California

Supreme Court gives churches huge victory over California's COVID-related ban targeting worship gatherings

Supreme Court gives churches huge victory over California's
COVID-related ban targeting worship gatherings 1

The Supreme Court ruled late Friday that California cannot prohibit churches and other religious organizations from conducting services indoors because of the coronavirus pandemic. The decision was a massive victory for First Amendment rights.

However, the high court did not roll back all COVID-related restrictions enacted on religious gatherings in California.

What are the details?

Voting along ideological lines, the Supreme Court ruled 6-3 that California cannot totally bar indoor worship gatherings.

However, the court’s majority of conservative-leaning justices were unable to agree on other restrictions enacted on religious gatherings, such as capacity limits and a ban on singing, which California argued are necessary for the public health.

From the Associated Press:

The justices said the state can cap indoor services at 25% of a building’s capacity. The justices also declined to stop California from enforcing a ban put in place last summer on indoor singing and chanting.
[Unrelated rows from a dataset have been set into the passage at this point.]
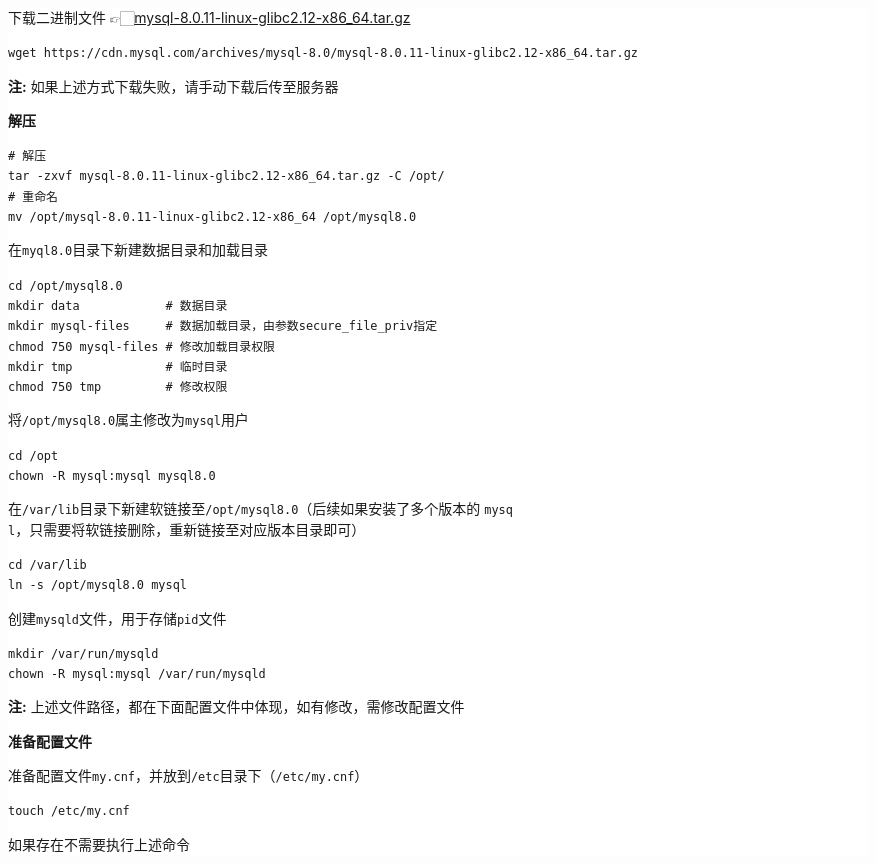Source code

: 下载二进制文件 👉🏻[mysql-8.0.11-linux-glibc2.12-x86_64.tar.gz](https://cdn.mysql.com/archives/mysql-8.0/mysql-8.0.11-linux-glibc2.12-x86_64.tar.gz)

```shell
wget https://cdn.mysql.com/archives/mysql-8.0/mysql-8.0.11-linux-glibc2.12-x86_64.tar.gz
```

**注:** 如果上述方式下载失败，请手动下载后传至服务器

**解压**

```shell
# 解压
tar -zxvf mysql-8.0.11-linux-glibc2.12-x86_64.tar.gz -C /opt/
# 重命名
mv /opt/mysql-8.0.11-linux-glibc2.12-x86_64 /opt/mysql8.0
```

在`myql8.0`目录下新建数据目录和加载目录

```shell
cd /opt/mysql8.0
mkdir data            # 数据目录
mkdir mysql-files     # 数据加载目录，由参数secure_file_priv指定
chmod 750 mysql-files # 修改加载目录权限
mkdir tmp             # 临时目录
chmod 750 tmp         # 修改权限
```

将`/opt/mysql8.0`属主修改为`mysql`用户

```shell
cd /opt
chown -R mysql:mysql mysql8.0
```

在`/var/lib`目录下新建软链接至`/opt/mysql8.0`（后续如果安装了多个版本的 `mysql`，只需要将软链接删除，重新链接至对应版本目录即可）

```shell
cd /var/lib
ln -s /opt/mysql8.0 mysql
```

创建`mysqld`文件，用于存储`pid`文件

```shell
mkdir /var/run/mysqld
chown -R mysql:mysql /var/run/mysqld
```

**注:** 上述文件路径，都在下面配置文件中体现，如有修改，需修改配置文件

**准备配置文件**

准备配置文件`my.cnf`，并放到`/etc`目录下（`/etc/my.cnf`）

```shell
touch /etc/my.cnf
```

如果存在不需要执行上述命令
California had put the restrictions in place because the virus is more easily transmitted indoors and singing releases tiny droplets that can carry the disease.

The justices were acting on emergency requests to halt the restrictions from South Bay United Pentecostal Church in Chula Vista and Pasadena-based Harvest Rock Church and Harvest International Ministry, which has more than 160 churches across the state.

What did the justices say?

In his opinion, Chief Justice John Roberts reaffirmed that “federal courts owe significant deference to politically accountable officials with the ‘background, competence, and expertise to assess public health.'”

“The State has concluded, for example, that singing indoors poses a heightened risk of transmitting COVID–19. I see no basis in this record for overriding that aspect of the state public health framework,” Roberts added. “At the same time, the State’s present determination—that the maximum number of adherents who can safely worship in the most cavernous cathedral is zero—appears to reflect not expertise or discretion, but instead insufficient appreciation or consideration of the interests at stake.”

Meanwhile, Justice Neil Gorsuch, joined by Justices Clarence Thomas and Samuel Alito, blasted California for having “openly imposed more stringent regulations on religious institutions than on many businesses.”

Gorsuch wrote that “California singles out religion for worse treatment than many secular activities” despite the fact that the Supreme Court recently made “it abundantly clear that edicts like California’s fail strict scrutiny and violate the Constitution.”

Gorsuch further accused California officials of “playing favorites during a pandemic, expending considerable effort to protect lucrative industries … while denying similar largesse to its faithful.”

Gorsuch concluded, “As this crisis enters its second year— and hovers over a second Lent, a second Passover, and a second Ramadan—it is too late for the State to defend extreme measures with claims of temporary exigency, if it ever could. Drafting narrowly tailored regulations can be difficult. But if Hollywood may host a studio audience or film a singing competition while not a single soul may enter California’s churches, synagogues, and mosques, something has gone seriously awry.”

The court’s three liberal justices — Elena Kagan, Sonia Sotomayor, and Stephen Breyer — sided with California in full.

Writing the dissenting opinion, Kagan claimed the court’s decision “orders California to weaken its restrictions on public gatherings by making a special exception for worship services.”

“Justices of this Court are not scientists. Nor do we know much about public health policy. Yet today the Court displaces the judgments of experts about how to respond to a raging pandemic,” Kagan wrote. “Under the Court’s injunction, the State must instead treat worship services like secular activities that pose a much lesser danger. That mandate defies our caselaw, exceeds our judicial role, and risks worsening the pandemic.”